▶ [Brief] Search the records for "slack" and copy each line that holds it.

(Records from a data source)
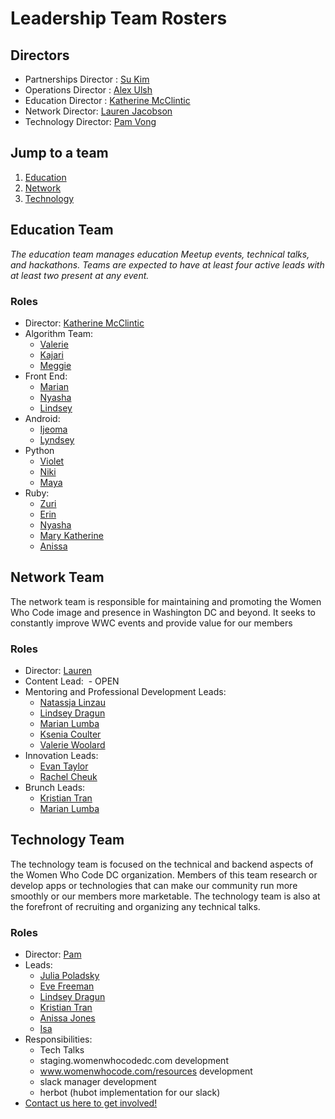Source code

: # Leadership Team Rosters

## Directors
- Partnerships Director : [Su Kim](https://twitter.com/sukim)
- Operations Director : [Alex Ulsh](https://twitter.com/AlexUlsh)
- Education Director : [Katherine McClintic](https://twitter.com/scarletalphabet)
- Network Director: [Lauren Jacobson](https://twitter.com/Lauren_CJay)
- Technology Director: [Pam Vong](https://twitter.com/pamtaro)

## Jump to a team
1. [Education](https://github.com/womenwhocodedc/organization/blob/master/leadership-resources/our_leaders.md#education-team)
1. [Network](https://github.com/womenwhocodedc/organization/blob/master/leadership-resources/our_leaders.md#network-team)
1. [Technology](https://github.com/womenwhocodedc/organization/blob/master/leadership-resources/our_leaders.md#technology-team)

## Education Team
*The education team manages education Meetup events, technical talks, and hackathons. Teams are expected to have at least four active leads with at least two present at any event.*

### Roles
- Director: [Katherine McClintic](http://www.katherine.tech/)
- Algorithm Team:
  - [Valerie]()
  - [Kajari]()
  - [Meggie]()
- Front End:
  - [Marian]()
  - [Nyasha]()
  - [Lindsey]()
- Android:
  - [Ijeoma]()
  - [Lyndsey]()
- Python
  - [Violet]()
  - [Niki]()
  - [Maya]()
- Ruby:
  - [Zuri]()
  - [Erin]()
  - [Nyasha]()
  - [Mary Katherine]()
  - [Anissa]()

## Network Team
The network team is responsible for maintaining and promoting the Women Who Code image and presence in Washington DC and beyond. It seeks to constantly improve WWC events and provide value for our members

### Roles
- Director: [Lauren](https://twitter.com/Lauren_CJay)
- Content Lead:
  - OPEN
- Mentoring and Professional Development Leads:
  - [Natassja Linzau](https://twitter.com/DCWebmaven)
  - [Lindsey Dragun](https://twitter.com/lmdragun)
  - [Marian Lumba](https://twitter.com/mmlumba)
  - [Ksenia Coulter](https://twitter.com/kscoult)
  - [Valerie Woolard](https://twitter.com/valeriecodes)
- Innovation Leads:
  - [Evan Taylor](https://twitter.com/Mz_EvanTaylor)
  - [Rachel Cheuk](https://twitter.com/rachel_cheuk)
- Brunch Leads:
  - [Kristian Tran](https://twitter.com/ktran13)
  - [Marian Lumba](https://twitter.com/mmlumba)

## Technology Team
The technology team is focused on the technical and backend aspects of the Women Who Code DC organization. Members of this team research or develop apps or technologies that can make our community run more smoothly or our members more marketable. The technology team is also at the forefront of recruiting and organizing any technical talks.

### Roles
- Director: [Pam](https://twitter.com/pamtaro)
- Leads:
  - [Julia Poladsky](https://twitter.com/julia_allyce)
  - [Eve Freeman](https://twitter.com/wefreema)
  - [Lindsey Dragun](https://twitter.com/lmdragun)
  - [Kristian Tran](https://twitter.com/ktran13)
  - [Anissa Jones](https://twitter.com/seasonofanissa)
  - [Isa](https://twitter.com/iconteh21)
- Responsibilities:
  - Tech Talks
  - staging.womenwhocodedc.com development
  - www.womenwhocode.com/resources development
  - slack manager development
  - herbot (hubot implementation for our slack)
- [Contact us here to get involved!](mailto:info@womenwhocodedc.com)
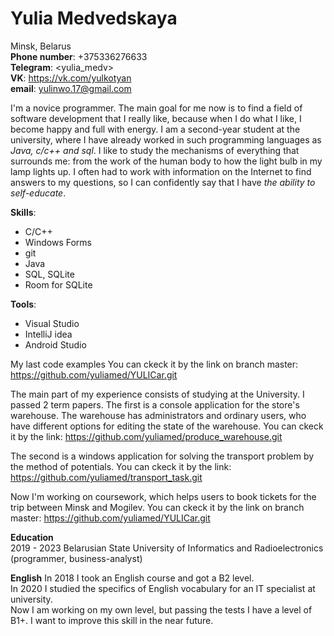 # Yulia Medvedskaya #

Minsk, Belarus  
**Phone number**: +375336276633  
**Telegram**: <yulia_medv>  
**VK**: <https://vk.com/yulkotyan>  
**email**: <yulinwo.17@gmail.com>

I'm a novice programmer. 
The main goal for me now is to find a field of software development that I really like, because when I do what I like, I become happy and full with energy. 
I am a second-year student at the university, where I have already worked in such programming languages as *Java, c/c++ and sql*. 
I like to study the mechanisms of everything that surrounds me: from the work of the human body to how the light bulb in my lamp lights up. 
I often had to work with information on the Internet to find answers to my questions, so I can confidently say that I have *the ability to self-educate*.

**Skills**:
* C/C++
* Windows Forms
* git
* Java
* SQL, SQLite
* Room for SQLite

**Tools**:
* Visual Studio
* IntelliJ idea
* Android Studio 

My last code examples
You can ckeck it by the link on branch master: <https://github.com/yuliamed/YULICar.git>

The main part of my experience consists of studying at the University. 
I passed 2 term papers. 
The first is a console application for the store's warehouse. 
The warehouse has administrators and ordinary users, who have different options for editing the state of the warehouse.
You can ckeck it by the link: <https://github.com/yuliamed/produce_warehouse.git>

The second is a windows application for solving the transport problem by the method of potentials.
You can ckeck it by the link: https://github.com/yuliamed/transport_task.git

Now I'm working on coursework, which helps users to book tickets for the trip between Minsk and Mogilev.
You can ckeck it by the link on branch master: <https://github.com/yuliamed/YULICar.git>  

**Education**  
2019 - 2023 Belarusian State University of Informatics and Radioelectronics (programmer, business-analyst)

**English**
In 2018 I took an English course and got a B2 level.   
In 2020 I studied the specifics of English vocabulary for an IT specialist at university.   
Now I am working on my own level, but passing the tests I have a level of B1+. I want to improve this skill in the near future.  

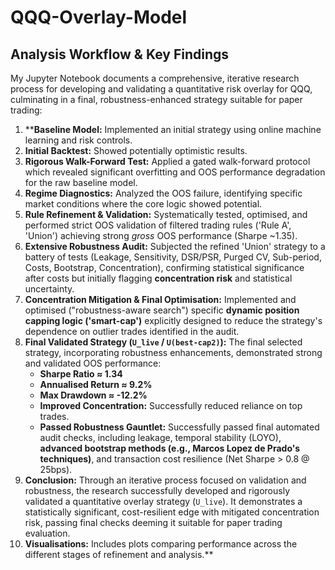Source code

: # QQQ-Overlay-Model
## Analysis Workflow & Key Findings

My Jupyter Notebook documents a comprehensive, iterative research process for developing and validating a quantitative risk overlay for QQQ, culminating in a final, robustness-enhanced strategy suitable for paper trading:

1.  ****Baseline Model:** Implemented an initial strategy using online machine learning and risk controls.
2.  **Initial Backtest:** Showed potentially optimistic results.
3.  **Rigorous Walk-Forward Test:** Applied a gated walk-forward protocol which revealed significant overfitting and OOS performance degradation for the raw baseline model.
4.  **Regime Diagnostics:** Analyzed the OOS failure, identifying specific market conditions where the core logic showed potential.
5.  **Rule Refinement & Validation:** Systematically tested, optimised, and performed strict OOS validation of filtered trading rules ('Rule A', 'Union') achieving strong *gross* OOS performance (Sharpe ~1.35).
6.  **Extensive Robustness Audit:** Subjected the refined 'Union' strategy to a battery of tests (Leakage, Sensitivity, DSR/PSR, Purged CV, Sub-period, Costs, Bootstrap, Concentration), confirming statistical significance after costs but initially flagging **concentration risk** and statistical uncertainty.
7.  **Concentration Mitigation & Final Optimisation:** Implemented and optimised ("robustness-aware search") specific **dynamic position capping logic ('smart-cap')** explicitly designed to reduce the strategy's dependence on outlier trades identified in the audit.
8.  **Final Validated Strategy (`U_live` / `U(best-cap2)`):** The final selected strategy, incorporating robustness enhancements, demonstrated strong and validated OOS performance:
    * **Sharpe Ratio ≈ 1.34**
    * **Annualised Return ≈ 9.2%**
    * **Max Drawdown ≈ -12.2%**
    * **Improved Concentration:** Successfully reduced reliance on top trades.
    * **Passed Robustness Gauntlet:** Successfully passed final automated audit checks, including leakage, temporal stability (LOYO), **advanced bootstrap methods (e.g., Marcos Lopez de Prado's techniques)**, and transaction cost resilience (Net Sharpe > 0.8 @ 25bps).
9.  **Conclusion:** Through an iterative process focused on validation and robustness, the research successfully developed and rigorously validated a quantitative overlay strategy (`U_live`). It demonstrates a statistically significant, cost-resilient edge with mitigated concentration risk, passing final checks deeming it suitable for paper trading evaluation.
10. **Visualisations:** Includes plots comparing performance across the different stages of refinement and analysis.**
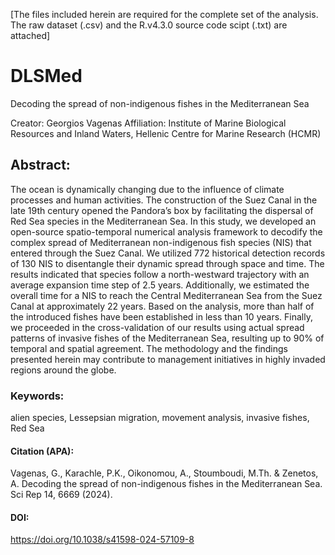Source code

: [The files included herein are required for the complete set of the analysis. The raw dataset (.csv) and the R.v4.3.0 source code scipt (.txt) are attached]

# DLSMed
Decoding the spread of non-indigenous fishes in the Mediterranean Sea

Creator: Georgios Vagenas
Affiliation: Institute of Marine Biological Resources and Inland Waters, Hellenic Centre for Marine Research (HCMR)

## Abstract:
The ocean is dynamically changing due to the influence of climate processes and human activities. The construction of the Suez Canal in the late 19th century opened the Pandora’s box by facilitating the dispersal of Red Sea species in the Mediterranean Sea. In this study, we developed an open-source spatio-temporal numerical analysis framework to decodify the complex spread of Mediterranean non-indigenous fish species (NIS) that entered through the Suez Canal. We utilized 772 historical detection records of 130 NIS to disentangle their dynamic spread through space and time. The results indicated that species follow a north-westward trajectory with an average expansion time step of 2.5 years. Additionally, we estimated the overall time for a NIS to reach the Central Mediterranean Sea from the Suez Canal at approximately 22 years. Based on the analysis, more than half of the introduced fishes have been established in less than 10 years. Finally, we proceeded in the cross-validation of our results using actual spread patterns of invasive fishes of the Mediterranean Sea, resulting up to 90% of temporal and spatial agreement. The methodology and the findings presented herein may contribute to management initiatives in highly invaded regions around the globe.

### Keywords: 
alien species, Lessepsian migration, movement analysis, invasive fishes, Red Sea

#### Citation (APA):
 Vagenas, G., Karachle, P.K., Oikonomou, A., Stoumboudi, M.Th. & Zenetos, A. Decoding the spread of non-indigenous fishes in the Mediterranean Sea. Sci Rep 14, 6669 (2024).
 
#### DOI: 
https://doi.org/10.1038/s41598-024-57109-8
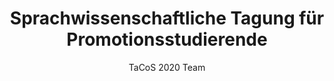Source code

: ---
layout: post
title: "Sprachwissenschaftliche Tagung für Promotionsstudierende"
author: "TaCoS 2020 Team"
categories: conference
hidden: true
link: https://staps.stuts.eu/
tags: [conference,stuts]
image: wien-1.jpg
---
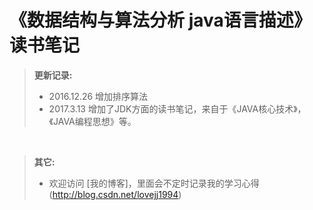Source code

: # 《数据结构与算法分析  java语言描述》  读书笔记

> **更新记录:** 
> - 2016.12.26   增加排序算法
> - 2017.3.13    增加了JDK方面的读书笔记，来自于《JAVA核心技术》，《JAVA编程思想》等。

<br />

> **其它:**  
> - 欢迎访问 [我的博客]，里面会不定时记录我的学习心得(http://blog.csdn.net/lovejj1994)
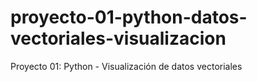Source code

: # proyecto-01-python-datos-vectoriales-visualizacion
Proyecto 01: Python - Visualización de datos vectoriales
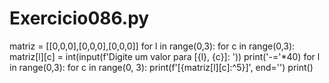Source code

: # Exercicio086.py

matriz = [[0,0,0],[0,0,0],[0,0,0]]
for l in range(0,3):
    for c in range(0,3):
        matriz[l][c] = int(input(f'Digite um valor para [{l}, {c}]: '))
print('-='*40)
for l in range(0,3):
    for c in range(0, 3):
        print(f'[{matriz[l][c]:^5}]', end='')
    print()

▶ [Result of this exercise]
  - slack manager development
  - herbot (hubot implementation for our slack)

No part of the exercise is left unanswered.